The film was received with widespread acclaim. Film aggregate site Rotten Tomatoes reports a 93% "Fresh" rating, based on 142 positive reviews out of 152. A review in Daily Varietyby Derek Elley noted the "slightly stylized look" of the movie created by "playing up grays and dour greens, even when using actual locations like the Stasi's onetime HQ in Normannenstrasse." Time magazine's Richard Corliss named the film one of the Top 10 Movies of 2007, ranking it at #2. Corliss praised the film as a "poignant, unsettling thriller."
Film critic Roger Ebert gave the film four stars, describing it as "a powerful but quiet film, constructed of hidden thoughts and secret desires." A.O. Scott, reviewing the film in The New York Times, wrote that Lives is well-plotted, and added, "The suspense comes not only from the structure and pacing of the scenes, but also, more deeply, from the sense that even in an oppressive society, individuals are burdened with free will. You never know, from one moment to the next, what course any of the characters will choose." Los Angeles Timesmovie critic Kenneth Turan agreed that the dramatic tension of the film comes from being "meticulously plotted", and that "it places its key characters in high-stakes predicaments where what they are forced to wager is their talent, their very lives, even their souls." The movie "convincingly demonstrates that when done right, moral and political quandaries can be the most intensely dramatic dilemmas of all."

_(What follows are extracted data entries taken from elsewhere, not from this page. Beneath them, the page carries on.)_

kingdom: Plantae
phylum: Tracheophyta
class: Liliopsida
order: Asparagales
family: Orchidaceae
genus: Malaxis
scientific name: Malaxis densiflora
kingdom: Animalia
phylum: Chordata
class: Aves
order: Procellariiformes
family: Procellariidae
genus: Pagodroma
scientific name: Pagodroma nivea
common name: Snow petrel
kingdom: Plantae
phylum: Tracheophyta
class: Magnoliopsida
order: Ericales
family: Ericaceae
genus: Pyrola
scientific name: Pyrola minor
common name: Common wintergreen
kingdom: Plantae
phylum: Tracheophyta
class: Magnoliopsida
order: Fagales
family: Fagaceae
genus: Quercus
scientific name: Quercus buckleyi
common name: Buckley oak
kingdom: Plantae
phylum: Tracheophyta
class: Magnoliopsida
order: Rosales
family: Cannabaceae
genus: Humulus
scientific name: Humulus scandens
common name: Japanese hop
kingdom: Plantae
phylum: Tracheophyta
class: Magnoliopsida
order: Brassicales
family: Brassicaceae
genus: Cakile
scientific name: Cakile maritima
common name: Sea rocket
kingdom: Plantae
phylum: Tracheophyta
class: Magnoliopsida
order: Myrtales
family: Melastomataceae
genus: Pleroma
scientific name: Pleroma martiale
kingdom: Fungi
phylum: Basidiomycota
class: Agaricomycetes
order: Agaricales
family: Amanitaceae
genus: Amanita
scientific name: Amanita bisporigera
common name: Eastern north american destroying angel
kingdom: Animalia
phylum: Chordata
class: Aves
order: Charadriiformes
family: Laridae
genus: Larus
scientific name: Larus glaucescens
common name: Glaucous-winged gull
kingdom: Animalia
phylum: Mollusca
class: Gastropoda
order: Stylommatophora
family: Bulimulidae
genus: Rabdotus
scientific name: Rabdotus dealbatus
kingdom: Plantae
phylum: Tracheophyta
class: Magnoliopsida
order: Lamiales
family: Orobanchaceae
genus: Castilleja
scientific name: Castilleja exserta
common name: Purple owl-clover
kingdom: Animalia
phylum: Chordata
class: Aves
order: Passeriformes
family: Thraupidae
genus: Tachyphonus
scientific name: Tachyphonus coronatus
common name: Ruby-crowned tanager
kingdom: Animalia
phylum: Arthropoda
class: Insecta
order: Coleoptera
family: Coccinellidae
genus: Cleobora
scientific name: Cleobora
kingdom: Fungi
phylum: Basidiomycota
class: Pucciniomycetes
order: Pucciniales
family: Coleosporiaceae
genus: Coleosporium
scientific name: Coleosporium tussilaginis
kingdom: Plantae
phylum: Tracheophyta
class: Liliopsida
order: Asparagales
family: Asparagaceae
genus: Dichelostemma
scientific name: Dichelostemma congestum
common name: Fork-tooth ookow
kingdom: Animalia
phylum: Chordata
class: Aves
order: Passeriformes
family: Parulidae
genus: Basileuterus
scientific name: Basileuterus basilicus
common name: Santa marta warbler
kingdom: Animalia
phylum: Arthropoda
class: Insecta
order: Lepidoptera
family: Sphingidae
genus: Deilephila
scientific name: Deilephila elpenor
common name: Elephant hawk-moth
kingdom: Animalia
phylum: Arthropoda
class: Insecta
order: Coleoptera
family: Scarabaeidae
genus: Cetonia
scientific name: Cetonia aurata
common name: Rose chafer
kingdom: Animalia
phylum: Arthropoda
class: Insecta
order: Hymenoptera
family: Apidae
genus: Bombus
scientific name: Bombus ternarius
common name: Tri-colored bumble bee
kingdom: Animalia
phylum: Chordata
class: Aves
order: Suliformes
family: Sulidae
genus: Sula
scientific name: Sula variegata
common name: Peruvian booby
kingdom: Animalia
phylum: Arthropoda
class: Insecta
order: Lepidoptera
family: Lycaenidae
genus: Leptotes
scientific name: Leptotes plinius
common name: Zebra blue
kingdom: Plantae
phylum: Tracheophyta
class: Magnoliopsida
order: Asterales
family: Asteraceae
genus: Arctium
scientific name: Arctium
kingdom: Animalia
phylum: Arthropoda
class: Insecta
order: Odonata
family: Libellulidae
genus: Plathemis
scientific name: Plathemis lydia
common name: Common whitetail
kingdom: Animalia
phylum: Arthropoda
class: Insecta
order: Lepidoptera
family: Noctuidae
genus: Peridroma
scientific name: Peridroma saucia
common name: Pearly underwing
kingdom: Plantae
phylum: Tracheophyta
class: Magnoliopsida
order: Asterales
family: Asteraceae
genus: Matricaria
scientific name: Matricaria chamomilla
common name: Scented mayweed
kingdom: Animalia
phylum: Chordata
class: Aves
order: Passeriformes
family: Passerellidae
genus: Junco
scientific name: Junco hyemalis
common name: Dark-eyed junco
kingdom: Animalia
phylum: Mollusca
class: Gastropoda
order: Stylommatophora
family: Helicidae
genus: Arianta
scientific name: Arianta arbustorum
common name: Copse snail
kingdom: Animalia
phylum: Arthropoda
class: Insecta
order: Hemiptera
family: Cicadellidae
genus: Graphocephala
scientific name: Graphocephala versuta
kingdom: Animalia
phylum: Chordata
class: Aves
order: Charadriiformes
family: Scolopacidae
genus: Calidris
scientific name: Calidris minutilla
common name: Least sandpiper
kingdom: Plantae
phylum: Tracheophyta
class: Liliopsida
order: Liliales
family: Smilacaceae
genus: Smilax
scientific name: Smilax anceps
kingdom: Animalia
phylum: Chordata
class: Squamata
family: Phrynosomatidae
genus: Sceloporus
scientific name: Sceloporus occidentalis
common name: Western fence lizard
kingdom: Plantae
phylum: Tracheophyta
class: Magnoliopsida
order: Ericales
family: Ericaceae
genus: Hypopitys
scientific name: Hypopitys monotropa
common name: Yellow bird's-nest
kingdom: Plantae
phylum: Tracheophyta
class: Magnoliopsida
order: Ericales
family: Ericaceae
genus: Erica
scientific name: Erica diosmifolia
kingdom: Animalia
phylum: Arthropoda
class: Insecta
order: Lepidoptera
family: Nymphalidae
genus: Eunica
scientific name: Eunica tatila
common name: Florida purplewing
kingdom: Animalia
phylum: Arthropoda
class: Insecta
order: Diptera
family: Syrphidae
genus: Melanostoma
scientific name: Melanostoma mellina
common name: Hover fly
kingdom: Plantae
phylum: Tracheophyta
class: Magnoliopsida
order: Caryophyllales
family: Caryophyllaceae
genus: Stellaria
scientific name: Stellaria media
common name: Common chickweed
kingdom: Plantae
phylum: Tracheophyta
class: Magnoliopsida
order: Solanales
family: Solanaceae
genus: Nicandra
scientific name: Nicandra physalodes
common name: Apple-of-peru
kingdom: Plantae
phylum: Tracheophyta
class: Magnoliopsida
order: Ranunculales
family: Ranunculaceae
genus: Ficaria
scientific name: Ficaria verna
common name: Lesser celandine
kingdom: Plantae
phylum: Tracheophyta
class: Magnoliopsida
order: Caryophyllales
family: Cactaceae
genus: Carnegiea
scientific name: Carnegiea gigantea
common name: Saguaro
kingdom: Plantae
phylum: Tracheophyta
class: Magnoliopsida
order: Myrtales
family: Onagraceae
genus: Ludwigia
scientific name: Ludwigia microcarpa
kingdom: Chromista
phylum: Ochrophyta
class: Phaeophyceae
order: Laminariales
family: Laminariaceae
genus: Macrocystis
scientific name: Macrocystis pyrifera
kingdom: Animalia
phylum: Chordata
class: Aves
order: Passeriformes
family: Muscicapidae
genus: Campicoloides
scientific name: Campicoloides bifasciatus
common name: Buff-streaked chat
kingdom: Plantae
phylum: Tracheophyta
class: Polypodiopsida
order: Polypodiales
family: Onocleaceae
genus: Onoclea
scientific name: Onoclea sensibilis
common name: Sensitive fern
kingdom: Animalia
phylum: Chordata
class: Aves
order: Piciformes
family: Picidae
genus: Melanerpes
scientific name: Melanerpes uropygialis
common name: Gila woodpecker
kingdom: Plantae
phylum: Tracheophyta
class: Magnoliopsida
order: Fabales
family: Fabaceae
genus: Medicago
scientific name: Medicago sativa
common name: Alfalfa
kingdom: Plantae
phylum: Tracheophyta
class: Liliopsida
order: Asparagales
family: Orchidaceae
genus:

American commentator John Podhoretz called the film "one of the greatest movies ever made, and certainly the best film of this decade." William F. Buckley, Jr. wrote in his syndicated column that after the film was over, "I turned to my companion and said, 'I think that is the best movie I ever saw.'" John J. Miller of National Review Online named it #1 in his list of 'The Best Conservative Movies' of the last 25 years.